Typically there is no reasoning with the Bad Boys, so it’s best to avoid them at all costs. If by any chance you hit them or, God forbid, injure them because of their reckless behaviour, they turn from Bad Boys to Whining Little Babies and insist you were the reckless one. There is simply no winning with them on the road.
While we are on the topic of reckless behaviour, we need to introduce the Bat. The Bat, unlike Batman, is not a superhero, although he does strike fear in many people. Those are the type of riders who are absolutely convinced that there is no such thing as nights, and it’s just a social construct. So having lights or even reflectors is a waste of time and extra weight. Most often, those are commuters who continue to ride in dark clothes without any signalization despite all advice. However, some strange breeds of Bats go without any light on a night downhill. They usually rely on other riders’ lights and end up crashing almost 100% of the time. Seeing a Bat is hard, though, mainly because they hide in the shadows.
Most Influencers are pretty stand up riders with skills, and they almost always have some valuable information you can use. They know bikes, routes, techniques and the little details. However, the second kind of Influencers is probably sent by God to test us.
While it’s OK to have an action camera stuck on your helmets and create content for people like us to enjoy, it’s definitely not OK to start scolding another biker, driver or pedestrians because they ruined your shot. Also, having a picture or two during your ride is perfectly fine. However, spending 4 hours to take the perfect photo, stopping in the middle of the road to capture your bike in the sunset while blocking traffic, and forcing 10-15 other riders to wait for you, just so you can have a few likes on Instagram is definitely not to our taste.
Typically the Slobs are mountain bikers but let’s face it, this breed has spread amongst roadies and commuters as well. These are the riders that take zero care of their bike.

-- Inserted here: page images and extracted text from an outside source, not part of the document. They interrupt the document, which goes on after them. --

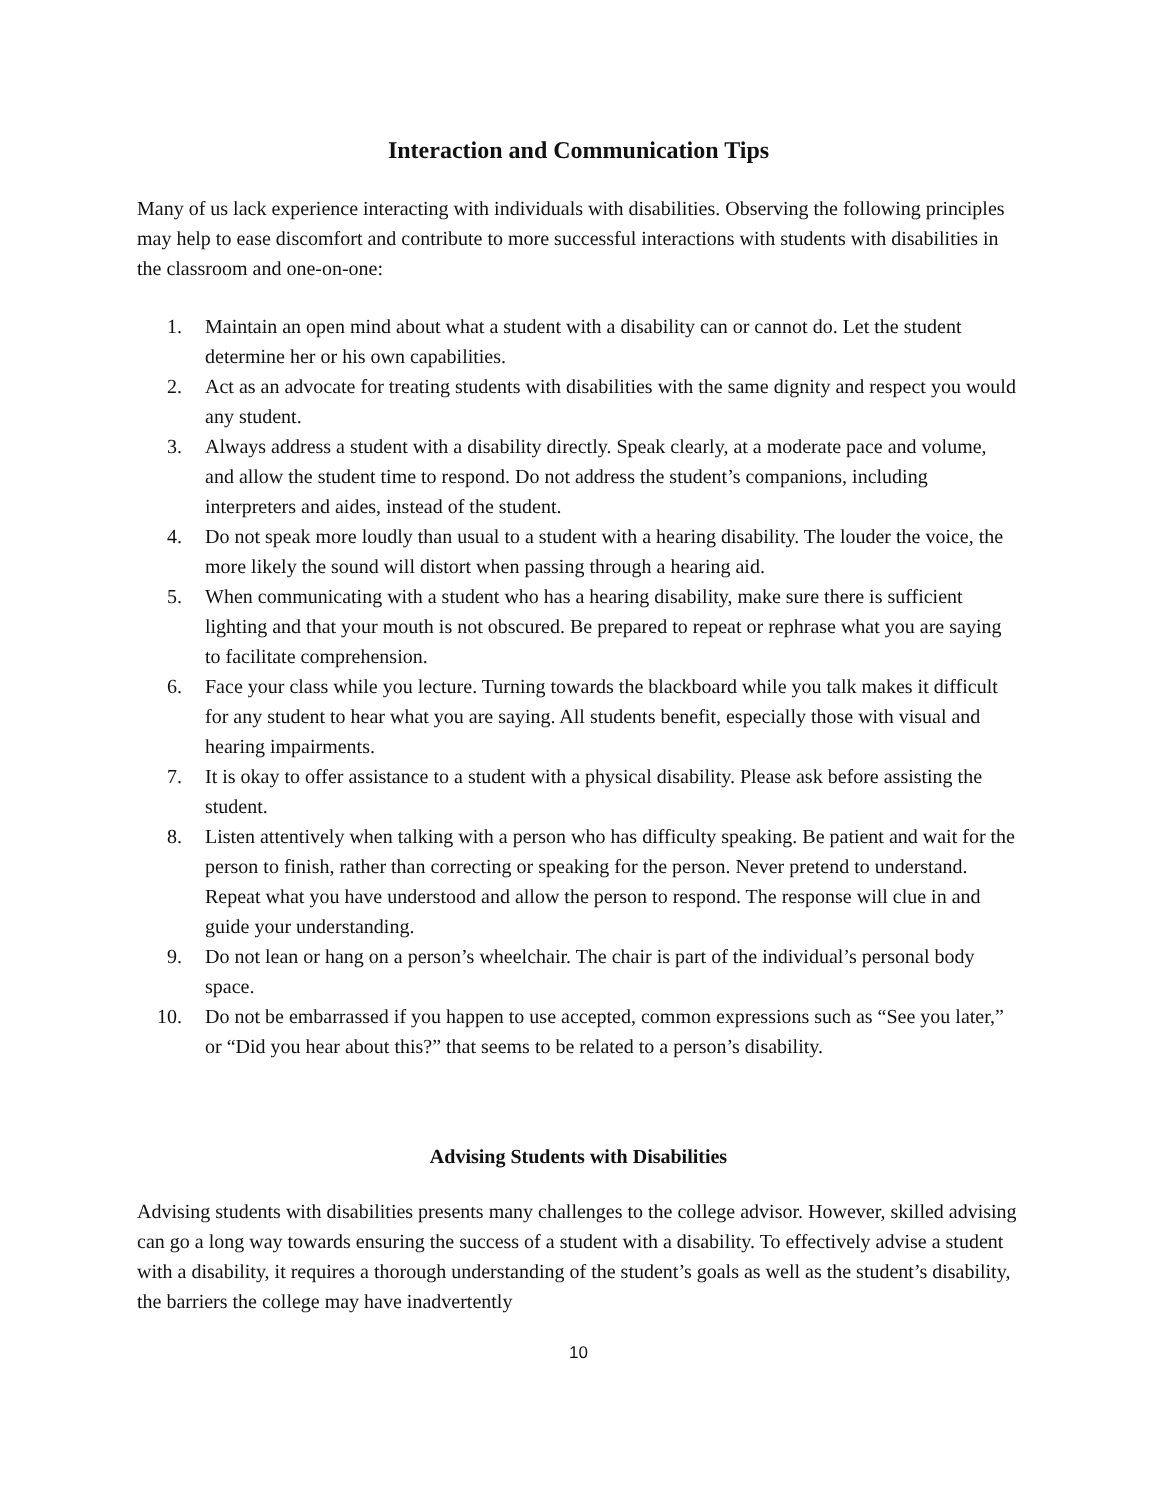Interaction and Communication Tips
Many of us lack experience interacting with individuals with disabilities. Observing the following principles may help to ease discomfort and contribute to more successful interactions with students with disabilities in the classroom and one-on-one:
1. Maintain an open mind about what a student with a disability can or cannot do. Let the student determine her or his own capabilities.
2. Act as an advocate for treating students with disabilities with the same dignity and respect you would any student.
3. Always address a student with a disability directly. Speak clearly, at a moderate pace and volume, and allow the student time to respond. Do not address the student’s companions, including interpreters and aides, instead of the student.
4. Do not speak more loudly than usual to a student with a hearing disability. The louder the voice, the more likely the sound will distort when passing through a hearing aid.
5. When communicating with a student who has a hearing disability, make sure there is sufficient lighting and that your mouth is not obscured. Be prepared to repeat or rephrase what you are saying to facilitate comprehension.
6. Face your class while you lecture. Turning towards the blackboard while you talk makes it difficult for any student to hear what you are saying. All students benefit, especially those with visual and hearing impairments.
7. It is okay to offer assistance to a student with a physical disability. Please ask before assisting the student.
8. Listen attentively when talking with a person who has difficulty speaking. Be patient and wait for the person to finish, rather than correcting or speaking for the person. Never pretend to understand. Repeat what you have understood and allow the person to respond. The response will clue in and guide your understanding.
9. Do not lean or hang on a person’s wheelchair. The chair is part of the individual’s personal body space.
10. Do not be embarrassed if you happen to use accepted, common expressions such as “See you later,” or “Did you hear about this?” that seems to be related to a person’s disability.
Advising Students with Disabilities
Advising students with disabilities presents many challenges to the college advisor. However, skilled advising can go a long way towards ensuring the success of a student with a disability. To effectively advise a student with a disability, it requires a thorough understanding of the student’s goals as well as the student’s disability, the barriers the college may have inadvertently
10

And we don’t mean only that they keep them dirty after a ride but also that they don’t do even simple maintenance like greasing the chains, fork or mid-drive.
Slobs are easily noticeable. They can be heard from afar with the hellish screeches like a dying cat coming from their bike. Their wheels are muddy, as is the rest of the bicycle, with layers dating back to the bronze age.
Much like the Racer, the Predator will always give its all to win, even if there is no race. Unlike the Racer, though, these riders have little to no skill and are barely fit for a ride. Consequently, they will only show off their speed when riding with someone slower or a child. The Predator seems harmless at first. They are friendly to their group and can even be pleasant to ride with. However, if they see weakness, they get mad. Blood runs in their heads, and they start riding as fast as possible, only to diminish the weaker rider.
Many predators are sexists, as they try to outrun a female rider by all means. However, since their physical capabilities are far from perfect, the Predator has no chance. That’s why Predators mainly try to race little children, injured riders or newbies, so they can establish their dominance and boost their fragile egos.
Which one are you?
Reading these types, you will probably say that you can’t fit in any of these descriptions, and you will be correct. Rarely there is a purebred. Most often, riders (us included) are a mix of all. We have our strong and weak moments, and we have these types of riders in the back of our minds, ready to take over whenever we are frustrated or lack concentration.
So, which one possesses you when you are mad?